O que isso tem a ver com o comportamento da gerência?

Desde a crise financeira, há 11 anos atrás, Akio tem testemunhado ou experimentado mudanças drásticas, enormes. No início de sua gestão como presidente da Toyota ele percebeu que nem o pessoal interno, nem o externo à empresa ficou muito feliz com sua chegada.

Internamente, praticamente quase todos os empregados, principalmente o pessoal técnico ou administrativo, trabalhariam no seu próprio ritmo. Parecia a ele que as pessoas tinham suas próprias teorias de como as coisas deveriam ser feitas. Mesmo pedindo, os empregados não queriam mudar o status quo.

Não é nada fácil mudar teorias e hábitos arraigados. No IILean tratamos as melhorias como uma jornada com muitas barreiras no caminho. Uma escada com muitos degraus antes de atingir a visão ou chegar a ser uma empresa lean.  Identificamos os tipos de barreiras que aparecem no caminho e tratamos de removê-las.

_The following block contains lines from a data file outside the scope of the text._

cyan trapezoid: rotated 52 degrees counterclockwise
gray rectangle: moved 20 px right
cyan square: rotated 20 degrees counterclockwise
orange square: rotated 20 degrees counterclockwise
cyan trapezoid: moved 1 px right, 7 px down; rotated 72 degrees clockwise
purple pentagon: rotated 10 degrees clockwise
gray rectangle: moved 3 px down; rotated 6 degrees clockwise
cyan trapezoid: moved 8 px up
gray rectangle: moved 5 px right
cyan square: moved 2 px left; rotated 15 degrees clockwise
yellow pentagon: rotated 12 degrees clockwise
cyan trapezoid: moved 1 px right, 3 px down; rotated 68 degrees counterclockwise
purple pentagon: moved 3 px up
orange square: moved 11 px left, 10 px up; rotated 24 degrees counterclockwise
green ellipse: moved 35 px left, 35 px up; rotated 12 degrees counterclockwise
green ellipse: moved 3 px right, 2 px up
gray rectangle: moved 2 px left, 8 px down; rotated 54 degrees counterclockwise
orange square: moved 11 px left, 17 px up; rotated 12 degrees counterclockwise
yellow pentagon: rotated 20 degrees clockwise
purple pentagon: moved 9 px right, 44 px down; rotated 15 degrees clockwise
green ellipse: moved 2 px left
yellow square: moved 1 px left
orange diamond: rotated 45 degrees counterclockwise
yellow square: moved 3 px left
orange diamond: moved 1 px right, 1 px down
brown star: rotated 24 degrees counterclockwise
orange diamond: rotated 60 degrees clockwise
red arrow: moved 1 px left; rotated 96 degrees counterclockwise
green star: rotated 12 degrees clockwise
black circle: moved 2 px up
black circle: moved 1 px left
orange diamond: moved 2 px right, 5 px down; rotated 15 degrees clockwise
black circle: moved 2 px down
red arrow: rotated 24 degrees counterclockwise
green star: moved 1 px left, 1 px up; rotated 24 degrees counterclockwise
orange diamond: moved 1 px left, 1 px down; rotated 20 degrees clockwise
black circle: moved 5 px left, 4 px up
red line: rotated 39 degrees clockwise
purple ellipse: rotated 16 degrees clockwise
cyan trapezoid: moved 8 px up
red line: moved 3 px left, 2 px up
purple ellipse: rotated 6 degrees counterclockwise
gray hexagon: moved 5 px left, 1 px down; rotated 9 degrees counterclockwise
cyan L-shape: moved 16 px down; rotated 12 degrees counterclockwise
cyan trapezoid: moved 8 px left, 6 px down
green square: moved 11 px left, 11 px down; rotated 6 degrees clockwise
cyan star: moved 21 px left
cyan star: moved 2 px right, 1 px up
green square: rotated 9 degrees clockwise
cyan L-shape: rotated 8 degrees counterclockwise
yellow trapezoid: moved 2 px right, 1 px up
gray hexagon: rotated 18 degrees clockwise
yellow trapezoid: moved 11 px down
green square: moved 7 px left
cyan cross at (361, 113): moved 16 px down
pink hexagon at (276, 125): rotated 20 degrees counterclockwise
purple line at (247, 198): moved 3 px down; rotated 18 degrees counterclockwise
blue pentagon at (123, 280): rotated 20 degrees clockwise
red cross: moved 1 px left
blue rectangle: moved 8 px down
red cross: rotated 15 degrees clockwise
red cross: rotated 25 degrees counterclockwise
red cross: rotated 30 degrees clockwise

Nos preocupamos especialmente com o primeiro degrau.

Diante de uma barreira, os gestores mostram alguma insegurança que deve ser tratada durante a intervenção para melhorar os processos da empresa. Agora, imaginem uma barreira colossal como esta grande crise. Parece impossível não ficar inseguro. Contudo, Akio diz que quanto mais calmo ele estiver, mais calmas serão as coisas na companhia, mesmo diante de uma crise gigantesca.

Durante as crises, Akio teve oportunidade de ajudar as pessoas, que passaram a ouvi-lo e demonstrar simpatia. A quantidade de pessoas que querem trabalhar com ele está aumentando. Quando encontra estas pessoas sente que as oportunidades de “dizer obrigado” são cada vez maiores. Isso nos sugere que as pessoas estão melhorando.

Quando o ILLean faz uma intervenção dizemos a toda hora: “façam”; e depois do resultado alcançado dizemos “muito bem”, num misto de exigência e reconhecimento pelo esforço das pessoas.  Também valorizamos o esforço.

Akio Toyoda não perde uma oportunidade de agradecer, mas sabemos que nível de exigência da Toyota é proporcional à qualidade dos processos e produtos. Espera que continuem a enfatizar o tipo de relacionamento onde podem dizer obrigado uns aos outros. Com este nível de relacionamento não deveriam mudar a ideia de que trabalham para alguém que não eles: para a Toyota.

O ILLean acredita que as pessoas se sentem motivadas a fazer algo maior do que elas mesmas. Numa equipe, o objetivo mais elevado é coletivo. Tentam todos os dias alcançar o degrau mais alto, a visão de futuro. Para tanto, é preciso dar o primeiro passo.

Lembre-se que você superou crises anteriores. Fique calmo. Ajude. Exija. Melhore. Conquiste a confiança da equipe. Diga obrigado. Trabalhe por algo maior.